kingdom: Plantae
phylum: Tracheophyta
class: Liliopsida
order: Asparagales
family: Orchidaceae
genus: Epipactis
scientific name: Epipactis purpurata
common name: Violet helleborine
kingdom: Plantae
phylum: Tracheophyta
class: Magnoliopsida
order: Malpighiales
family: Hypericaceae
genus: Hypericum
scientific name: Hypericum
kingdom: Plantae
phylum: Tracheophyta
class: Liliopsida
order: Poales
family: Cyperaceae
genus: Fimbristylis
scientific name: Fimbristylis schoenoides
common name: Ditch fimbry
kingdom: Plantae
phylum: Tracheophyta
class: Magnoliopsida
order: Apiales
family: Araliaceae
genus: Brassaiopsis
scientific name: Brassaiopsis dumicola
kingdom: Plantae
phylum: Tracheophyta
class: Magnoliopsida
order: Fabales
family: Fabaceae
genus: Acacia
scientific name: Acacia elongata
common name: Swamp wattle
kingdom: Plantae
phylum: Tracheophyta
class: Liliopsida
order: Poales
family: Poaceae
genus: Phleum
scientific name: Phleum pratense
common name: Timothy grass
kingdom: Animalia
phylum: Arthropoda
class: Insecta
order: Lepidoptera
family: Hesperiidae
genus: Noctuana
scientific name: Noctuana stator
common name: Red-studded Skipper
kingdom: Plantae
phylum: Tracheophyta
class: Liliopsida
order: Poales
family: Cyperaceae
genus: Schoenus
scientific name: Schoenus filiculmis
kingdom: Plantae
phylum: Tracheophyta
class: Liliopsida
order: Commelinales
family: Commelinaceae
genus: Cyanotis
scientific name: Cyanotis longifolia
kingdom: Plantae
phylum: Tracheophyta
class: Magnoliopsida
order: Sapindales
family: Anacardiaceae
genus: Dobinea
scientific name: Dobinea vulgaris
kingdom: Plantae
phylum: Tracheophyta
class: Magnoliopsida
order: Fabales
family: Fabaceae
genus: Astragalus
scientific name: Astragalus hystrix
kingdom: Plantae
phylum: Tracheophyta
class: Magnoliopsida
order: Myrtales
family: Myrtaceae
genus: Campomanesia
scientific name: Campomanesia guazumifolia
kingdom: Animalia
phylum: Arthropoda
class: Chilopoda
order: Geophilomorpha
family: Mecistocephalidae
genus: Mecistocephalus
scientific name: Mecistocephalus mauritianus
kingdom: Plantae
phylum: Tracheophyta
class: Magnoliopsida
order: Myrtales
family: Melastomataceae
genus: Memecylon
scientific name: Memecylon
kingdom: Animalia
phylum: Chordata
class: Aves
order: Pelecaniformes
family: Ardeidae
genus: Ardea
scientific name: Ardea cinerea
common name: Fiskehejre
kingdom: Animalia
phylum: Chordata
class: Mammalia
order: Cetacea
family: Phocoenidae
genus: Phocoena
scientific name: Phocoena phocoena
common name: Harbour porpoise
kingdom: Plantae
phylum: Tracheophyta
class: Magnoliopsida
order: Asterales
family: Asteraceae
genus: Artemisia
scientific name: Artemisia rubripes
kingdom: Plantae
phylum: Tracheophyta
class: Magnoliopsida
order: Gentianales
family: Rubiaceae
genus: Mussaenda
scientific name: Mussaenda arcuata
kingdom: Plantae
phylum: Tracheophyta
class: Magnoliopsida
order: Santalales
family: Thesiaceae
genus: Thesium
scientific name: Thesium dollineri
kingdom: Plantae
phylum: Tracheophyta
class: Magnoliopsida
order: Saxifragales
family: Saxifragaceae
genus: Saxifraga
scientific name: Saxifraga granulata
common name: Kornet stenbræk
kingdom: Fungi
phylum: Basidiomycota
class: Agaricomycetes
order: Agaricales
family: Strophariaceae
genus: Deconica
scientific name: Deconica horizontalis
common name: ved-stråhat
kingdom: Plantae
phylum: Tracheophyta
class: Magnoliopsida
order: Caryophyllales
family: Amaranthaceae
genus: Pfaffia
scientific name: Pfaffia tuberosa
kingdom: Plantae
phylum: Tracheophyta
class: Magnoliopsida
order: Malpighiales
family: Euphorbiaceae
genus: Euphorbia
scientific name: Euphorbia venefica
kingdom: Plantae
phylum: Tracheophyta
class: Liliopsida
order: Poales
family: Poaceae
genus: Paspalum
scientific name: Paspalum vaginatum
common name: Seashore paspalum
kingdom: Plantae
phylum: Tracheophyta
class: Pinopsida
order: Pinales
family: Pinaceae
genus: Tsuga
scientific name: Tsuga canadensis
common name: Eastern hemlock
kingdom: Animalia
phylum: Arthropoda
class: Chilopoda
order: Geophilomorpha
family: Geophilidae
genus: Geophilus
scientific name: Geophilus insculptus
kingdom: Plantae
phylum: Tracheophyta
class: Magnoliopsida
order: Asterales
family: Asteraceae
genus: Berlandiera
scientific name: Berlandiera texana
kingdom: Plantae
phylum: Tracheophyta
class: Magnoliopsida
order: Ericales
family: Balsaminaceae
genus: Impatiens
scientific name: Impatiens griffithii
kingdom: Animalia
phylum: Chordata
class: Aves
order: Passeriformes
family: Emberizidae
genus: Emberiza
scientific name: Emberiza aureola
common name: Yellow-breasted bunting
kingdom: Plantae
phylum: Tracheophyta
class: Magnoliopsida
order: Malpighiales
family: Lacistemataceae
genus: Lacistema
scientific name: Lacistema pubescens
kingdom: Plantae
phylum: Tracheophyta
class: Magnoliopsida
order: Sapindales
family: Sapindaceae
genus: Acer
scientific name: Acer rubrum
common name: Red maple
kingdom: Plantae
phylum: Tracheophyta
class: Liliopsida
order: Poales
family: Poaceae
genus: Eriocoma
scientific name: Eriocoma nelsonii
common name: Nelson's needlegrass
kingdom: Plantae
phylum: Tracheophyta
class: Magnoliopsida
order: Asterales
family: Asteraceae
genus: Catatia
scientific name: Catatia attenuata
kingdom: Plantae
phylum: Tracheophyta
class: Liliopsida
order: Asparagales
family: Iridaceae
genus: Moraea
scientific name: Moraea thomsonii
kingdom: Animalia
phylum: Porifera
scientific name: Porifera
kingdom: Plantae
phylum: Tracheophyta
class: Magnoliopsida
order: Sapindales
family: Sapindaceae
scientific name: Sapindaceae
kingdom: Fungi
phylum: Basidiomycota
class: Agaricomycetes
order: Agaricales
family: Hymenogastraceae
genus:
───
■ THE EXERCISE ■
Rewrite the lines above as a numbered list, skipping any blank lines.

■ TASK RESPONSE ■
1. kingdom: Plantae
2. phylum: Tracheophyta
3. class: Liliopsida
4. order: Asparagales
5. family: Orchidaceae
6. genus: Epipactis
7. scientific name: Epipactis purpurata
8. common name: Violet helleborine
9. kingdom: Plantae
10. phylum: Tracheophyta
11. class: Magnoliopsida
12. order: Malpighiales
13. family: Hypericaceae
14. genus: Hypericum
15. scientific name: Hypericum
16. kingdom: Plantae
17. phylum: Tracheophyta
18. class: Liliopsida
19. order: Poales
20. family: Cyperaceae
21. genus: Fimbristylis
22. scientific name: Fimbristylis schoenoides
23. common name: Ditch fimbry
24. kingdom: Plantae
25. phylum: Tracheophyta
26. class: Magnoliopsida
27. order: Apiales
28. family: Araliaceae
29. genus: Brassaiopsis
30. scientific name: Brassaiopsis dumicola
31. kingdom: Plantae
32. phylum: Tracheophyta
33. class: Magnoliopsida
34. order: Fabales
35. family: Fabaceae
36. genus: Acacia
37. scientific name: Acacia elongata
38. common name: Swamp wattle
39. kingdom: Plantae
40. phylum: Tracheophyta
41. class: Liliopsida
42. order: Poales
43. family: Poaceae
44. genus: Phleum
45. scientific name: Phleum pratense
46. common name: Timothy grass
47. kingdom: Animalia
48. phylum: Arthropoda
49. class: Insecta
50. order: Lepidoptera
51. family: Hesperiidae
52. genus: Noctuana
53. scientific name: Noctuana stator
54. common name: Red-studded Skipper
55. kingdom: Plantae
56. phylum: Tracheophyta
57. class: Liliopsida
58. order: Poales
59. family: Cyperaceae
60. genus: Schoenus
61. scientific name: Schoenus filiculmis
62. kingdom: Plantae
63. phylum: Tracheophyta
64. class: Liliopsida
65. order: Commelinales
66. family: Commelinaceae
67. genus: Cyanotis
68. scientific name: Cyanotis longifolia
69. kingdom: Plantae
70. phylum: Tracheophyta
71. class: Magnoliopsida
72. order: Sapindales
73. family: Anacardiaceae
74. genus: Dobinea
75. scientific name: Dobinea vulgaris
76. kingdom: Plantae
77. phylum: Tracheophyta
78. class: Magnoliopsida
79. order: Fabales
80. family: Fabaceae
81. genus: Astragalus
82. scientific name: Astragalus hystrix
83. kingdom: Plantae
84. phylum: Tracheophyta
85. class: Magnoliopsida
86. order: Myrtales
87. family: Myrtaceae
88. genus: Campomanesia
89. scientific name: Campomanesia guazumifolia
90. kingdom: Animalia
91. phylum: Arthropoda
92. class: Chilopoda
93. order: Geophilomorpha
94. family: Mecistocephalidae
95. genus: Mecistocephalus
96. scientific name: Mecistocephalus mauritianus
97. kingdom: Plantae
98. phylum: Tracheophyta
99. class: Magnoliopsida
100. order: Myrtales
101. family: Melastomataceae
102. genus: Memecylon
103. scientific name: Memecylon
104. kingdom: Animalia
105. phylum: Chordata
106. class: Aves
107. order: Pelecaniformes
108. family: Ardeidae
109. genus: Ardea
110. scientific name: Ardea cinerea
111. common name: Fiskehejre
112. kingdom: Animalia
113. phylum: Chordata
114. class: Mammalia
115. order: Cetacea
116. family: Phocoenidae
117. genus: Phocoena
118. scientific name: Phocoena phocoena
119. common name: Harbour porpoise
120. kingdom: Plantae
121. phylum: Tracheophyta
122. class: Magnoliopsida
123. order: Asterales
124. family: Asteraceae
125. genus: Artemisia
126. scientific name: Artemisia rubripes
127. kingdom: Plantae
128. phylum: Tracheophyta
129. class: Magnoliopsida
130. order: Gentianales
131. family: Rubiaceae
132. genus: Mussaenda
133. scientific name: Mussaenda arcuata
134. kingdom: Plantae
135. phylum: Tracheophyta
136. class: Magnoliopsida
137. order: Santalales
138. family: Thesiaceae
139. genus: Thesium
140. scientific name: Thesium dollineri
141. kingdom: Plantae
142. phylum: Tracheophyta
143. class: Magnoliopsida
144. order: Saxifragales
145. family: Saxifragaceae
146. genus: Saxifraga
147. scientific name: Saxifraga granulata
148. common name: Kornet stenbræk
149. kingdom: Fungi
150. phylum: Basidiomycota
151. class: Agaricomycetes
152. order: Agaricales
153. family: Strophariaceae
154. genus: Deconica
155. scientific name: Deconica horizontalis
156. common name: ved-stråhat
157. kingdom: Plantae
158. phylum: Tracheophyta
159. class: Magnoliopsida
160. order: Caryophyllales
161. family: Amaranthaceae
162. genus: Pfaffia
163. scientific name: Pfaffia tuberosa
164. kingdom: Plantae
165. phylum: Tracheophyta
166. class: Magnoliopsida
167. order: Malpighiales
168. family: Euphorbiaceae
169. genus: Euphorbia
170. scientific name: Euphorbia venefica
171. kingdom: Plantae
172. phylum: Tracheophyta
173. class: Liliopsida
174. order: Poales
175. family: Poaceae
176. genus: Paspalum
177. scientific name: Paspalum vaginatum
178. common name: Seashore paspalum
179. kingdom: Plantae
180. phylum: Tracheophyta
181. class: Pinopsida
182. order: Pinales
183. family: Pinaceae
184. genus: Tsuga
185. scientific name: Tsuga canadensis
186. common name: Eastern hemlock
187. kingdom: Animalia
188. phylum: Arthropoda
189. class: Chilopoda
190. order: Geophilomorpha
191. family: Geophilidae
192. genus: Geophilus
193. scientific name: Geophilus insculptus
194. kingdom: Plantae
195. phylum: Tracheophyta
196. class: Magnoliopsida
197. order: Asterales
198. family: Asteraceae
199. genus: Berlandiera
200. scientific name: Berlandiera texana
201. kingdom: Plantae
202. phylum: Tracheophyta
203. class: Magnoliopsida
204. order: Ericales
205. family: Balsaminaceae
206. genus: Impatiens
207. scientific name: Impatiens griffithii
208. kingdom: Animalia
209. phylum: Chordata
210. class: Aves
211. order: Passeriformes
212. family: Emberizidae
213. genus: Emberiza
214. scientific name: Emberiza aureola
215. common name: Yellow-breasted bunting
216. kingdom: Plantae
217. phylum: Tracheophyta
218. class: Magnoliopsida
219. order: Malpighiales
220. family: Lacistemataceae
221. genus: Lacistema
222. scientific name: Lacistema pubescens
223. kingdom: Plantae
224. phylum: Tracheophyta
225. class: Magnoliopsida
226. order: Sapindales
227. family: Sapindaceae
228. genus: Acer
229. scientific name: Acer rubrum
230. common name: Red maple
231. kingdom: Plantae
232. phylum: Tracheophyta
233. class: Liliopsida
234. order: Poales
235. family: Poaceae
236. genus: Eriocoma
237. scientific name: Eriocoma nelsonii
238. common name: Nelson's needlegrass
239. kingdom: Plantae
240. phylum: Tracheophyta
241. class: Magnoliopsida
242. order: Asterales
243. family: Asteraceae
244. genus: Catatia
245. scientific name: Catatia attenuata
246. kingdom: Plantae
247. phylum: Tracheophyta
248. class: Liliopsida
249. order: Asparagales
250. family: Iridaceae
251. genus: Moraea
252. scientific name: Moraea thomsonii
253. kingdom: Animalia
254. phylum: Porifera
255. scientific name: Porifera
256. kingdom: Plantae
257. phylum: Tracheophyta
258. class: Magnoliopsida
259. order: Sapindales
260. family: Sapindaceae
261. scientific name: Sapindaceae
262. kingdom: Fungi
263. phylum: Basidiomycota
264. class: Agaricomycetes
265. order: Agaricales
266. family: Hymenogastraceae
267. genus:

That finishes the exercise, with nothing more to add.